– Настя…
– А-а-а! – Настя прижала ладони к груди, стала прыгать и мотать головой, как прыгала и мотала только на концерте Земфиры.
– Прости, пожалуйста, я нечаянно. Настя, я пить бросил, только я тут немножко застрял… У тебя решетка узкая.
Постепенно придя в себя, Настя увидела в форточке дурацкую Федькину рожу и Федькину руку с огромным букетом цветов.
– Как застрял?
– Ну так, до крови. Это, кстати, тебе цветы.
Настя взяла букет. Схватила ножницы, стала подрезать цветам стебли, потом вдруг вспомнила, что стоит перед Федькой голая и что Федька застрял в форточке. Надела майку, вытолкнула Федьку из решетки на улицу и побежала открывать ему дверь. На лестнице у лифта стояла соседка с карликовым шпицем.
– Бесстыжие! – сказала соседка. – Голые с мальчиками встречаются по утрам. Совесть потеряли.
Потом было мучительно. Федор пил кофе, долго извинялся, говорил, что чуть было не убил вчера Настю и поэтому решил больше никогда не пить. А еще у него есть новый «Эминем» и он нашел новый секонд-хенд. Как вдруг в окно постучали.
– Дочурка, ты одна? – это был папа, он всегда так стучал и всегда так спрашивал – видимо, приучая себя к трудной для отца мысли.

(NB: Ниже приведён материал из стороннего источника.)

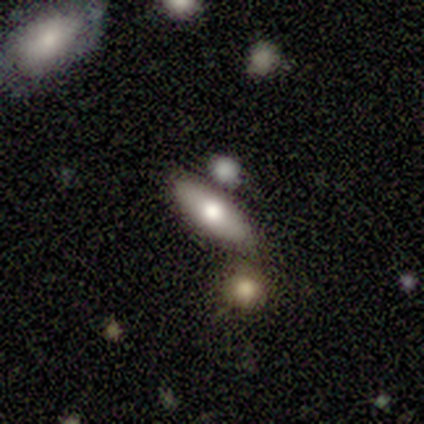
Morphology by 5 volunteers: Smooth or featured: featured or disk — 60% (smooth — 40%)
Edge-on disk: yes — 67% (no — 33%)
Edge-on bulge: none — 50% (tied with rounded — 50%)
Merging: none — 60% (minor disturbance — 20%)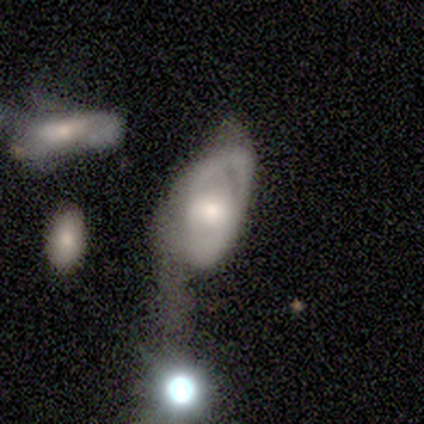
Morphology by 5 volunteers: Smooth or featured? 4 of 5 (80%) said featured or disk. Edge-on disk? 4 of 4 (100%) said no. Bar? 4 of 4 (100%) said no. Spiral arms? 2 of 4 (50%, tied with no) said yes. Spiral winding? 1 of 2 (50%, tied with loose) said tight. Spiral arm count? 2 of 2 (100%) said 1. Bulge size? 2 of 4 (50%) said moderate. Merging? 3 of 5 (60%) said major disturbance.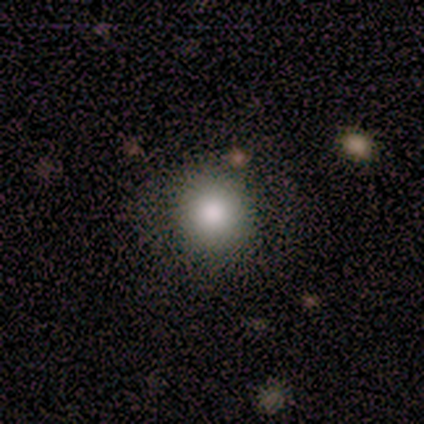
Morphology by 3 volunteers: smooth_or_featured: smooth (p=1.00)
how_rounded: round (p=1.00)
merging: none (p=1.00)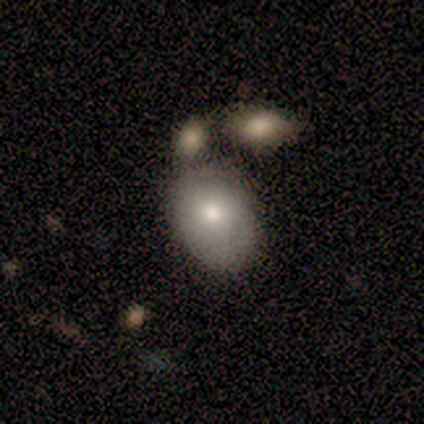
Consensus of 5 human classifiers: smooth 100%, featured or disk 0%, star or artifact 0%. Down the decision tree: how rounded — in between (100%); merging — none (40%, tied with minor disturbance).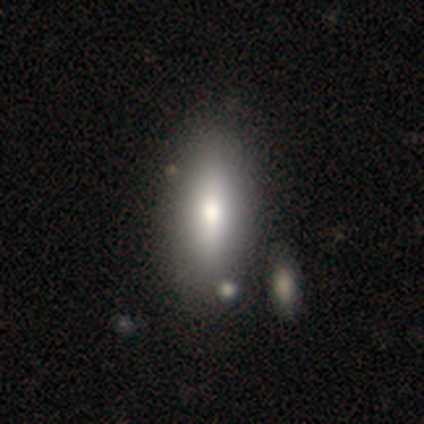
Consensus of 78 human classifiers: This is likely a smooth galaxy (74%). How rounded: likely in between (69%). Merging: marginally none (34%).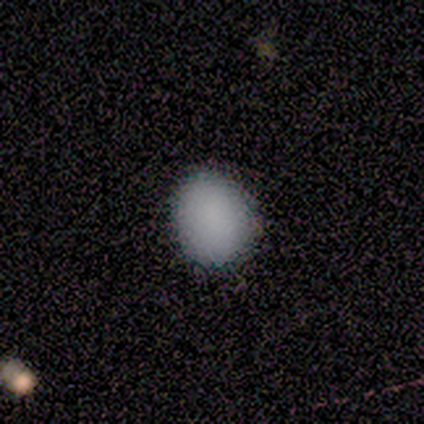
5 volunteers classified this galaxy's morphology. smooth-or-featured: smooth: 100% | featured or disk: 0% | star or artifact: 0%
  how-rounded: round: 60% | in between: 40% | cigar-shaped: 0%
  merging: none: 60% | minor disturbance: 40% | major disturbance: 0% | merger: 0%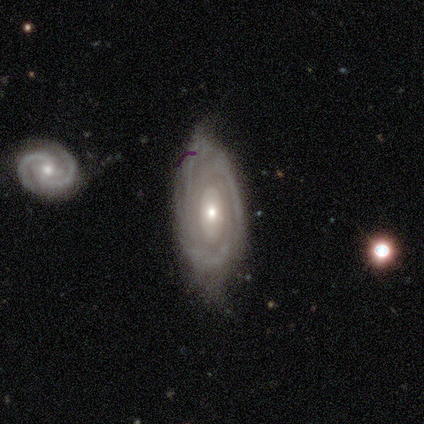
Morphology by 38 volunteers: type=featured or disk (92%); edge-on=no (86%); bar=no (83%); spiral arms=yes (93%); winding=tight (75%); arm count=can't tell (57%); bulge=small (63%); merging=none (61%).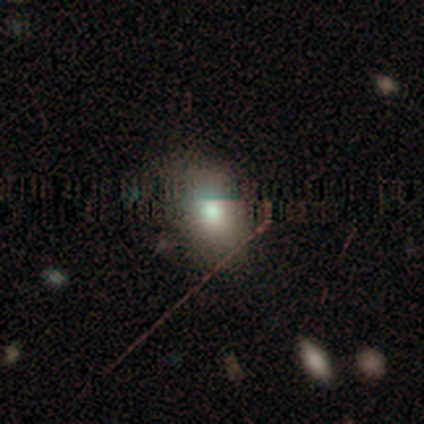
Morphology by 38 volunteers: smooth_or_featured: smooth (p=0.61) [alt: star or artifact p=0.32]
how_rounded: in between (p=0.78) [alt: round p=0.22]
merging: none (p=0.81) [alt: minor disturbance p=0.15]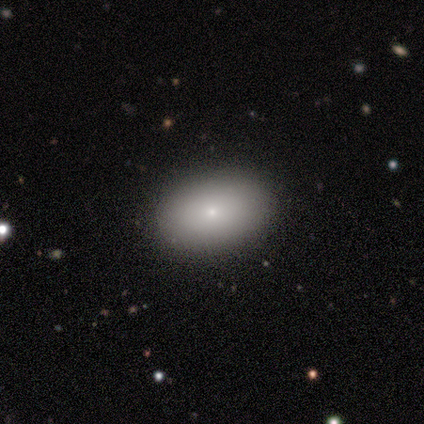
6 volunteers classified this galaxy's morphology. Smooth or featured? smooth (100%)
How rounded? in between (100%)
Merging? none (83%)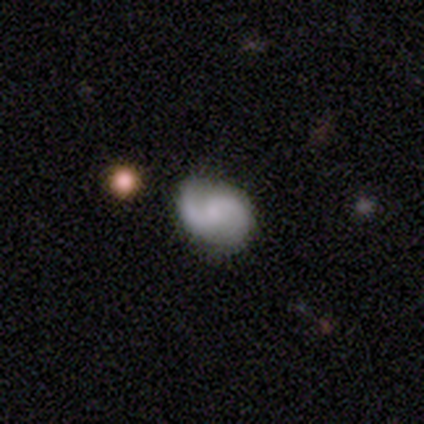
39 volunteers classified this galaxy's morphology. Q: Smooth or featured?
A: featured or disk (90%); runner-up: smooth (10%)
Q: Edge-on disk?
A: no (97%); runner-up: yes (3%)
Q: Bar?
A: no (47%); runner-up: weak (44%)
Q: Spiral arms?
A: yes (88%); runner-up: no (12%)
Q: Spiral winding?
A: medium (47%); runner-up: loose (40%)
Q: Spiral arm count?
A: 2 (90%); runner-up: 1 (7%)
Q: Bulge size?
A: none (41%); runner-up: small (35%)
Q: Merging?
A: none (85%); runner-up: minor disturbance (10%)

– Не одна, – впервые в жизни ответила Настя и отдернула штору.
Папа стоял под окном бледный:
– Мне погулять?
Бедный папочка. Конечно же, его сразу пустили домой, а погулять вместо него пошли Настя с Федором.
– Пива выпьем? – предложила романтическая девушка.
– Мне нельзя, – вздохнул Федор, – я пить бросил. Совсем. И понимаешь, вот я пить бросил, а теперь мир дарит мне все время подарки.
С этими словами Федор взял Настю за руку, подержал немного и отпустил.
– Думаешь, цветы я тебе купил? Нет, нашел.
– На помойке?
– Зачем на помойке? На лавочке. Шел к тебе извиняться, подумал, что хорошо бы цветов, – и вот они лежат. И так во всем. Чего вот ты, например, хочешь?
Настя соврала, что хочет есть.
– Пожалуйста, – Федор нагнулся к клумбе, мимо которой они проходили, извлек из-под каких-то там пионов пакет совковых кукурузных хлопьев и протянул Насте. – На, ешь.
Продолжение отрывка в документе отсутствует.